- Work instructions -
Only the lines holding "radius" are wanted; find them in the listing and return each one.

(Provided data begins)

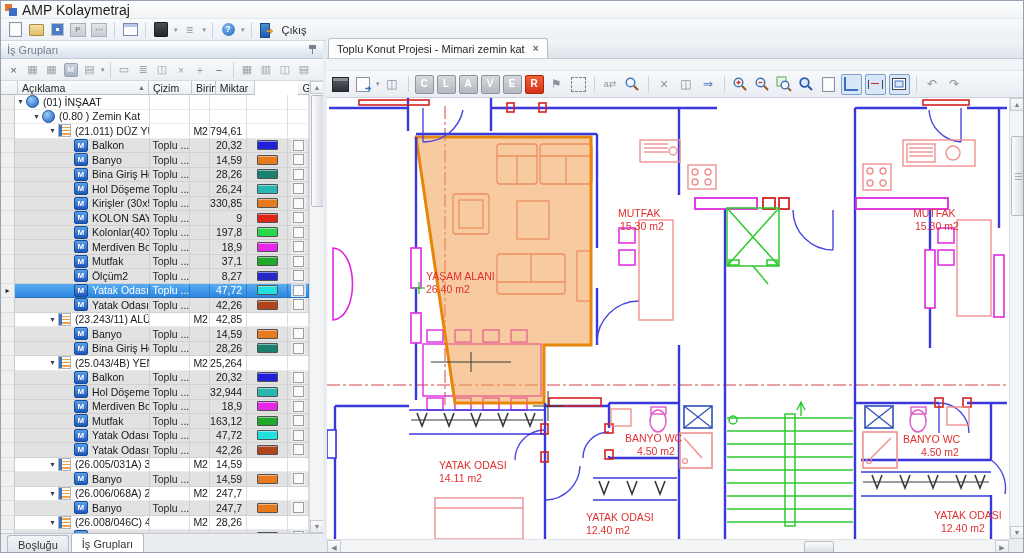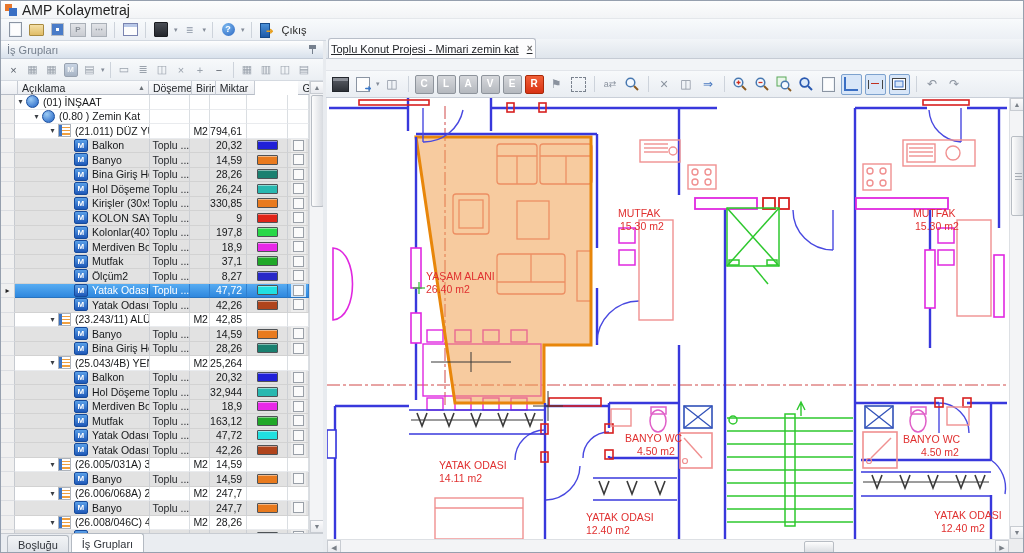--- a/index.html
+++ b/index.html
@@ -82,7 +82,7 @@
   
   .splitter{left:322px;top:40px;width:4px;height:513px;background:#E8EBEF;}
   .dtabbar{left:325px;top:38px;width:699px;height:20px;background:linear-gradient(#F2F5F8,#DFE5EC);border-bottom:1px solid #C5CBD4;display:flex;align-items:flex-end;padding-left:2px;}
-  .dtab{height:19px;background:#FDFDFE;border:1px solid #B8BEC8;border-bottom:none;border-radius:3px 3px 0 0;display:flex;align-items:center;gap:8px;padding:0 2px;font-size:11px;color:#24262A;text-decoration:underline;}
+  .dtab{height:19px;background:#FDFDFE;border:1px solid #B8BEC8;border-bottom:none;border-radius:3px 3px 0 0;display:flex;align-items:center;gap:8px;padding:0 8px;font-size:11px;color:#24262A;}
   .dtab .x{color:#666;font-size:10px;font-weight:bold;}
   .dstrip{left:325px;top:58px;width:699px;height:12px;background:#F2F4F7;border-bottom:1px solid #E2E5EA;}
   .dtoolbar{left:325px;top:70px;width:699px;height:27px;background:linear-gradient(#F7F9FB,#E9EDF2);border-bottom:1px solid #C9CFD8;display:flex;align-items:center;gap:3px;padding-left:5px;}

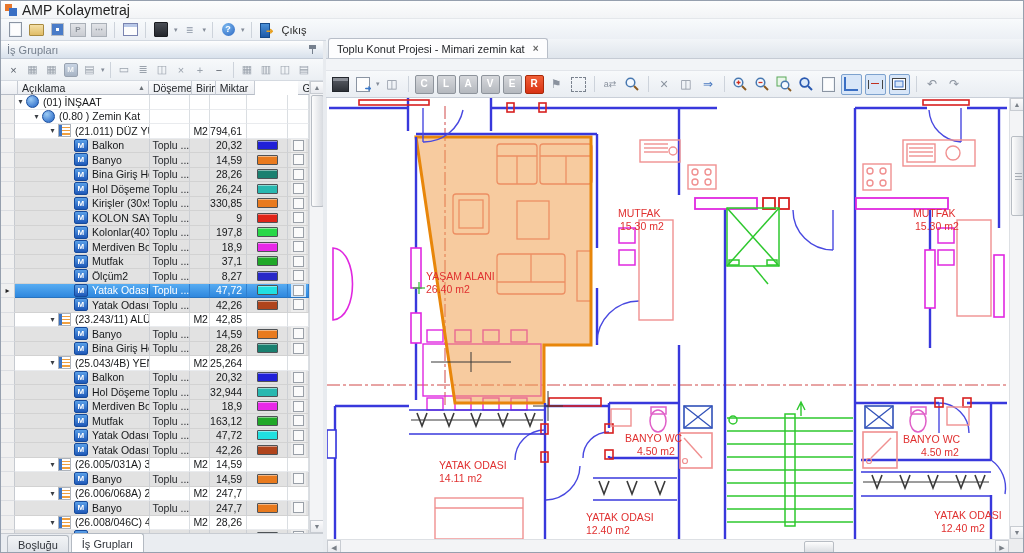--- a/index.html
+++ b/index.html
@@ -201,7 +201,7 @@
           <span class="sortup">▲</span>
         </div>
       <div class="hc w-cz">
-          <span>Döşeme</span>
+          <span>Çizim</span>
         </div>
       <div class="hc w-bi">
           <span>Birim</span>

(Provided data ends)
(Provided data begins)

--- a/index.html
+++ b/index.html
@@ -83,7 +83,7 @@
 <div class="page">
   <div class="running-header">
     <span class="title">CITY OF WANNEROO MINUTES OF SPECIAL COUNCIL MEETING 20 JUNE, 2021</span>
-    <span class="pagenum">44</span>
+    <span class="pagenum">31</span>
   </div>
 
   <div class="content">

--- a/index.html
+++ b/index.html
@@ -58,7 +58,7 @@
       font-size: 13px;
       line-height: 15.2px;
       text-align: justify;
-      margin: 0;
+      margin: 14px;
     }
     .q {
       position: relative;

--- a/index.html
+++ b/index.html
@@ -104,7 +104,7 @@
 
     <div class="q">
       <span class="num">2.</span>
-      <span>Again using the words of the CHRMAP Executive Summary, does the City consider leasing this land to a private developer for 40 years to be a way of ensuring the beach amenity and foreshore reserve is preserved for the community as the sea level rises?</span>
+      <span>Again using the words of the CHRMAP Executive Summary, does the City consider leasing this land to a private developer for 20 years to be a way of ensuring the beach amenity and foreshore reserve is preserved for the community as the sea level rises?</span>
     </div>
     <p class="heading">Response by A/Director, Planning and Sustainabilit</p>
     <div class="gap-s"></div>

(Provided data ends)

- Task solution -
-  .dtab{height:19px;background:#FDFDFE;border:1px solid #B8BEC8;border-bottom:none;border-radius:3px 3px 0 0;display:flex;align-items:center;gap:8px;padding:0 2px;font-size:11px;color:#24262A;text-decoration:underline;}
+  .dtab{height:19px;background:#FDFDFE;border:1px solid #B8BEC8;border-bottom:none;border-radius:3px 3px 0 0;display:flex;align-items:center;gap:8px;padding:0 8px;font-size:11px;color:#24262A;}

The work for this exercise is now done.